The Nature and Availability of Solar Radiation. Solar radiation arrives on the surface of the
earth at a maximum power density of approximately 1 kilowatt per metre squared (kWm– 2). The actual
usable radiation component varies depending on geographical location, cloud cover, hours of sunlight
each day, etc. In reality, the solar flux density (same as power density) varies between 250 and 2500
kilowatt hours per metre squared per year (kWhm– 2 per year). As might be expected the total solar
radiation is highest at the equator, especially in sunny, desert areas. Solar radiation arrives at the earth’s
outer atmosphere in the form of a direct beam. This light is then partially scattered by cloud, smog, dust
or other atmospheric phenomenon. We therefore receive solar radiation either as direct radiation or
scattered or diffuse radiation, the ratio depending on the atmospheric conditions.
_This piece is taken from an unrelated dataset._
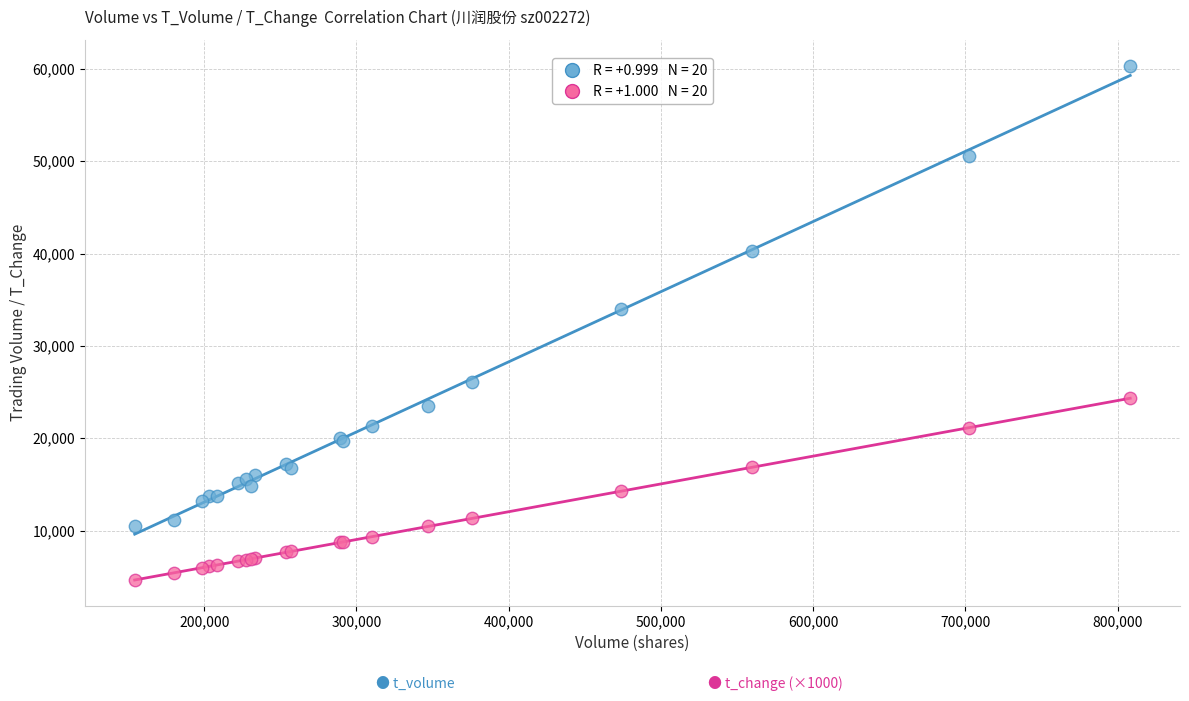

Across all series, what Y value is closest to 32503?

34031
Both direct and diffuse
components of radiation are useful, the only distinction between the two being that diffuse radiation
cannot be concentrated for use.Solar radiation arriving from the sun reaches the earth’s surface as short wave radiation.                                                                                                                                                                     All of the energy arriving from the sun is eventually re-radiated into deep space otherwise the temperature of
the earth would be constantly increasing. This heat is radiated away from the earth as long-wave radiation.
The art of extracting the power from the solar energy source is based around the principle of capturing the short wave radiation and preventing it from being reradiated directly to the atmosphere. Glass and other selective surfaces are used to achieve this. Glass has the ability to allow the passage of short wave radiation whilst preventing heat from being radiated in the form of long wave radiation. For storage of this trapped heat, a liquid or solid with a high thermal mass is employed. In a water heating system this will be the fluid that runs through the collector, whereas in a building the walls will act as the thermal mass. Pools or lakes are sometimes used for seasonal storage of heat.